Know-it-all Chase, always right about everything, always needing the last word.
Ah, yes. There’s the irony. Which he would have loved, of course.
No matter who I am, it’ll always remain imprinted on my brain. The first time I saw him at ReRunz. His smile curled at the corners. His confidence, unearned, but there nonetheless. I fell for him in that moment, before I knew he was a Changer, before I knew I was whatever I was. It was pure instinct, unfiltered, and that attraction deepened to love, and with love, respect; and before I knew it, Chase was my one true friend, the one who knew all the ugly about me and chose to love me anyway.
The end will also always remain imprinted. That same wry smile, maybe a little more world-weary, and on a different face, sure, but somehow essentially the same. And the “Fancy meeting you here!” slurred through bloodied, swollen lips, his head in my lap as his heart sludged up, slowing to a stop. I put my ear to his chest, hearing only three weak beats, sounding so far away. And then. He wasn’t there.
I think I called his name.
I must have called his name.
Seconds later there was loud banging in the hallway, a vague smell of electrical smoke. I can’t recall anything after that. Nor can Elyse. We’ve tried piecing it together, but neither of us can recollect much after Chase was thrown into the basement with us, bound and hooded. I try to concentrate. I meditate so hard, scanning the corners of my mind like some old, decommissioned hard drive. But all I can ever come up with is the door opening, the light searing into our pupils, noises, shouting, acrid, burning fog . . . and then waking up in a hospital gown at Changers Central, my alarmed parents pacing bedside, Turner the Lives Coach bending close to my eyes, the wooden prayer beads around his neck plunking on my chest like dropped marbles.
“Chase?”
Mom said it was the first word out of my mouth.

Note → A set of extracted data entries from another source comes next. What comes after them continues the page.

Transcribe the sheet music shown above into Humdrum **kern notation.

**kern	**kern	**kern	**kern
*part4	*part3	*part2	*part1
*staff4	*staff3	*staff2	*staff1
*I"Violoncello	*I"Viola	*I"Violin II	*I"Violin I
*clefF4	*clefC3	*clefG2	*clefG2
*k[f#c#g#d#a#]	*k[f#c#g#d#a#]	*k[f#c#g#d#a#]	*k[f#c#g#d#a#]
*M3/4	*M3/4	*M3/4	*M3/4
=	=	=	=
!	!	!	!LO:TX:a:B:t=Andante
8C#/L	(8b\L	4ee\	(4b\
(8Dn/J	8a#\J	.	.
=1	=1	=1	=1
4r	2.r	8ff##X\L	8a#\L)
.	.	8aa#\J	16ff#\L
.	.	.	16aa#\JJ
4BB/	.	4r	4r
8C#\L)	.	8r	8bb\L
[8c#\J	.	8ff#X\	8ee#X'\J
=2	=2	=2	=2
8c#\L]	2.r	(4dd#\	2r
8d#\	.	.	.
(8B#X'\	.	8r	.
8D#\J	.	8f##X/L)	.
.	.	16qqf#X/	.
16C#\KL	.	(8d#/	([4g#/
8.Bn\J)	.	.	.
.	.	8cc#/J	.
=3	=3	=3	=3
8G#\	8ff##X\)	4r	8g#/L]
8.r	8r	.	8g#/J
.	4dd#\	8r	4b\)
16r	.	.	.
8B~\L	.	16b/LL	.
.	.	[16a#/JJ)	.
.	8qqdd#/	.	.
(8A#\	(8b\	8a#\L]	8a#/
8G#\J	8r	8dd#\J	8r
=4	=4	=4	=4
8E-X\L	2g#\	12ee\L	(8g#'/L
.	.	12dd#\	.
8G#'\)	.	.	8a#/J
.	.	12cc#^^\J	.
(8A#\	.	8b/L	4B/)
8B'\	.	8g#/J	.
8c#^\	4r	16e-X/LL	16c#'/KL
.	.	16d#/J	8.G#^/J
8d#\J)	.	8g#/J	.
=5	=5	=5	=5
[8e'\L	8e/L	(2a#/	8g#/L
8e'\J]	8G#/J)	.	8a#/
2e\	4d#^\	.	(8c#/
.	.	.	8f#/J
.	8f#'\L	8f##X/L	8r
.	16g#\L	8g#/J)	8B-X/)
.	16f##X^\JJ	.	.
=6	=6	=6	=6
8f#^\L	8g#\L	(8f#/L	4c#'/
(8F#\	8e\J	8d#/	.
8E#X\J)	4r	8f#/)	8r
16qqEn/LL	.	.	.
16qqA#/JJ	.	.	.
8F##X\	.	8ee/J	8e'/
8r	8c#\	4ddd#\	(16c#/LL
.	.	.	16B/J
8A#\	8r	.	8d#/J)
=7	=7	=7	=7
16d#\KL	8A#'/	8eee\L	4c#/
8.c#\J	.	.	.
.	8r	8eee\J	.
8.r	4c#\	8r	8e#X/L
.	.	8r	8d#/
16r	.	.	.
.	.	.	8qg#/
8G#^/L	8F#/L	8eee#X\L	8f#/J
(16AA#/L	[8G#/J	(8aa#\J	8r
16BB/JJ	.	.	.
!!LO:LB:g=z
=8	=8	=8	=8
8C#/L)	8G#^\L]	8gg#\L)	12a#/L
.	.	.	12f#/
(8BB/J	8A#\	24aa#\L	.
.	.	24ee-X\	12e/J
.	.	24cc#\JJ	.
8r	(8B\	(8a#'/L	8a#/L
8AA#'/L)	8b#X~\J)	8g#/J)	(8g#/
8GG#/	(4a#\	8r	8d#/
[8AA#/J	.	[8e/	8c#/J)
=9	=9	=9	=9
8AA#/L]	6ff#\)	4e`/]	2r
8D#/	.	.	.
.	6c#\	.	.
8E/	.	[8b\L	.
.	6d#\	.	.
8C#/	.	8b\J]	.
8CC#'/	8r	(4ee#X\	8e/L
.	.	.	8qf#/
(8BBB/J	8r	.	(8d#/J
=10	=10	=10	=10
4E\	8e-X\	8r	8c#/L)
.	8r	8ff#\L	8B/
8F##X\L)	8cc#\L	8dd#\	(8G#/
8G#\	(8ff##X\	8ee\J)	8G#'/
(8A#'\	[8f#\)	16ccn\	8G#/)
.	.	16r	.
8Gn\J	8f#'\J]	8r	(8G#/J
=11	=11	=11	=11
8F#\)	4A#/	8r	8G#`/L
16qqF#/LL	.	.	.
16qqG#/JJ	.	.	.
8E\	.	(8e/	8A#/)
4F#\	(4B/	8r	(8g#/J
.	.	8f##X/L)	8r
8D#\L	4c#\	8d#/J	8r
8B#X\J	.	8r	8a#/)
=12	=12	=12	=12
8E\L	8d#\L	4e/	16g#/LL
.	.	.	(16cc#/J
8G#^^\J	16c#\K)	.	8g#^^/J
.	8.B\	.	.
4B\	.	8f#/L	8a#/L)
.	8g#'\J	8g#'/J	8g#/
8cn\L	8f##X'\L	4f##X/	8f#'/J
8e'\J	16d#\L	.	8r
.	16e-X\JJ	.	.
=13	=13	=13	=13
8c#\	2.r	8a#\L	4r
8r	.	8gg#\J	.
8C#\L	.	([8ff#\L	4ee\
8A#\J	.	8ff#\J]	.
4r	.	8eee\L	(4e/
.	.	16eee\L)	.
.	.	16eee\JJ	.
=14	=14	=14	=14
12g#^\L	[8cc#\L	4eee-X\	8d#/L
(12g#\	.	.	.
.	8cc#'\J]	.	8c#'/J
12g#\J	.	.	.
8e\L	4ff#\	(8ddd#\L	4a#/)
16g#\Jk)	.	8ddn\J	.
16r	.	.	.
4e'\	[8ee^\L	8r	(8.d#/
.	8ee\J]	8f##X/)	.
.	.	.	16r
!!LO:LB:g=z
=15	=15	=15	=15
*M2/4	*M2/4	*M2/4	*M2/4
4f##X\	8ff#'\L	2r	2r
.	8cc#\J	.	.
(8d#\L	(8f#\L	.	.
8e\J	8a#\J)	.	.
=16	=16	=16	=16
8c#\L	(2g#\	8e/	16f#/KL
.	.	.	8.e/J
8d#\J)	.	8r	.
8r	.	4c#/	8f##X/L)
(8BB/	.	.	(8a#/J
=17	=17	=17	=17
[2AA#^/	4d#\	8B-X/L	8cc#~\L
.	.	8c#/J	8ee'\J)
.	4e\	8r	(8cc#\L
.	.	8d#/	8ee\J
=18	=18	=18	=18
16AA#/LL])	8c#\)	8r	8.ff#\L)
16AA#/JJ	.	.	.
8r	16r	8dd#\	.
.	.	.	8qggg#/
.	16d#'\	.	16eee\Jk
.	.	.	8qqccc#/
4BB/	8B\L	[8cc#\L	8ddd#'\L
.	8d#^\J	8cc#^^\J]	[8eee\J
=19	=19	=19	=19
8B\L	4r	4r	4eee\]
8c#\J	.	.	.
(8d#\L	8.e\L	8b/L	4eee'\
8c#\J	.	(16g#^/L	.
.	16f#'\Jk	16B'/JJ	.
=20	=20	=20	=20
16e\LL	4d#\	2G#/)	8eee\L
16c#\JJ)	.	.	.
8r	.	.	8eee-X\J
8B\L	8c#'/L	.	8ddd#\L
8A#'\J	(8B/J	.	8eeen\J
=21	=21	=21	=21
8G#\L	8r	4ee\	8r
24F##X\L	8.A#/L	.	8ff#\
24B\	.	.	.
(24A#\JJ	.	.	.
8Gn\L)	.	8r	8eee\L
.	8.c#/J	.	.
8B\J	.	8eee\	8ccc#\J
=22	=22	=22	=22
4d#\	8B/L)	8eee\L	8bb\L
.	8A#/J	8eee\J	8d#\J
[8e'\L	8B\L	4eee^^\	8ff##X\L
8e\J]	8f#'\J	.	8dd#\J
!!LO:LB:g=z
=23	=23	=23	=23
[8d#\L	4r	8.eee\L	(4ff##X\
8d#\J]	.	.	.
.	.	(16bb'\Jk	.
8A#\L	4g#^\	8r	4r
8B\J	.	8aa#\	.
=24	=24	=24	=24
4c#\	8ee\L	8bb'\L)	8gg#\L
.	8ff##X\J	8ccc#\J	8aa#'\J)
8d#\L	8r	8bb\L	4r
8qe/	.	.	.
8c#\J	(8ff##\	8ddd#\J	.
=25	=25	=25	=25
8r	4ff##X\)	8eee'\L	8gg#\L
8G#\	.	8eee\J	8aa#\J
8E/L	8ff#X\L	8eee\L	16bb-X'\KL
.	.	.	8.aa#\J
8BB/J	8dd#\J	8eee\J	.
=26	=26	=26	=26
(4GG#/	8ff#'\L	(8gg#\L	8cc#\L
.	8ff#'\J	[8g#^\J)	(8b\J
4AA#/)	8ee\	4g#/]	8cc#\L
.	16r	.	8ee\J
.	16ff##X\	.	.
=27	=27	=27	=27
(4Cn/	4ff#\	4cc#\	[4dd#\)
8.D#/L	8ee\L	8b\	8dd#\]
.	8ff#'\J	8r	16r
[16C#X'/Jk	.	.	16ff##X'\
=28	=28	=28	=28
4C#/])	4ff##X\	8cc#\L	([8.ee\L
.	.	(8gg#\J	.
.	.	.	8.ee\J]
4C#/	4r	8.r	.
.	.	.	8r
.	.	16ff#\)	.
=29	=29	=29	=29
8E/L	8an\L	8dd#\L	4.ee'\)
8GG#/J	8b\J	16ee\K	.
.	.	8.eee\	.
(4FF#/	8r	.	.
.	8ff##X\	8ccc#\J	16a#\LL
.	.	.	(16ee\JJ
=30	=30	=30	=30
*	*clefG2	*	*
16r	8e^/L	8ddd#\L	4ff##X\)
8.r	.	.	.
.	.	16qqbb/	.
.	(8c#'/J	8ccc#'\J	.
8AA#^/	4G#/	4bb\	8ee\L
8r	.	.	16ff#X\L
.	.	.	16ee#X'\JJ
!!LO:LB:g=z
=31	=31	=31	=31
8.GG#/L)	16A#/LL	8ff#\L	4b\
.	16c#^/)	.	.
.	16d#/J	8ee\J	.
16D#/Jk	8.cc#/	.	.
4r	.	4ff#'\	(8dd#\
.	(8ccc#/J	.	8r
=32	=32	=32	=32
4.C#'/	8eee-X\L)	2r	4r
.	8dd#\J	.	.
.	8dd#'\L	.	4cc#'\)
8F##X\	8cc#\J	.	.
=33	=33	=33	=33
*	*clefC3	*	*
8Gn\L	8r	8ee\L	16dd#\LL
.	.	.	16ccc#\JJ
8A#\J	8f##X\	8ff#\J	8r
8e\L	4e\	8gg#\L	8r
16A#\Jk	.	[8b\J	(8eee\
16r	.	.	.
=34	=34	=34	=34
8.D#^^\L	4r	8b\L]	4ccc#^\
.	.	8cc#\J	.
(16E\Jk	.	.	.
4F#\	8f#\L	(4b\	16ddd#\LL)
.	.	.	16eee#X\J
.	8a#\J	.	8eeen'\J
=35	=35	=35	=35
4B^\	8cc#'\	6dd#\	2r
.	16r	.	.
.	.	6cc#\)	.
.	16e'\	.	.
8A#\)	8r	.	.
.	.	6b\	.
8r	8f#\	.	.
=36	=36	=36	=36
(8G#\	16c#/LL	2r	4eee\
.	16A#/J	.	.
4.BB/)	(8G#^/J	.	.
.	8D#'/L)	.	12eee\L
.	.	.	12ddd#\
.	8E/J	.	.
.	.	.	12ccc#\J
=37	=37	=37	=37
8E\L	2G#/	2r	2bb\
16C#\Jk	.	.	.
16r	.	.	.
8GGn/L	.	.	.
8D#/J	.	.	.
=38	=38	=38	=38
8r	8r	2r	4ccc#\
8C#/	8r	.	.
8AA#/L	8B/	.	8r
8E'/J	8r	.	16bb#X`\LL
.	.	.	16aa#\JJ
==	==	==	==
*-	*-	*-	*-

“He’s awake!” she screeched, and immediately started weeping, draping herself over me like an emergency blanket as Dad jumped off a cot in the corner and raced around the other side of the bed.
“Thank God,” Dad whispered into my neck. I think he was crying.
“I thought you didn’t believe in God,” I mumbled. I recall sounding so groggy to myself, my voice deeper than I remembered it sounding in my head before the Tribulations.
“Well, now I might need to reconsider,” he said, laugh-crying. “Smart-ass.”
“We were so worried,” Mom managed through her tears.
“I’m sorry,” I said. My head was so sore. It was then I noticed the searing sensation where the IV stuck out of my arm.
“Shhh, don’t even say that,” Mom said.
“You guys aren’t angry?”
“Angry? Why would we be angry?”
But before I could formulate an answer, I nodded off again, too exhausted to press them about Chase, or Alex, or Elyse, or Snoopy’s well-being, or where the hell I was. Nothing. Because immediately after I learned that Mom and Dad weren’t upset with me, I was out cold again, for God knows how long.